• Task details:
Lines from the one containing "Une famille pyrénéenne" through the end of the material below should be given again exactly, with no others.

• Data to examine:
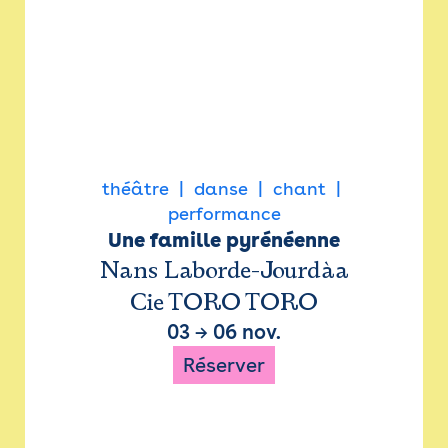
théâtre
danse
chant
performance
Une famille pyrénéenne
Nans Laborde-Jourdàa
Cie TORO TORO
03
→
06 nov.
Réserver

• Response:
Une famille pyrénéenne
Nans Laborde-Jourdàa
Cie TORO TORO
03
→
06 nov.
Réserver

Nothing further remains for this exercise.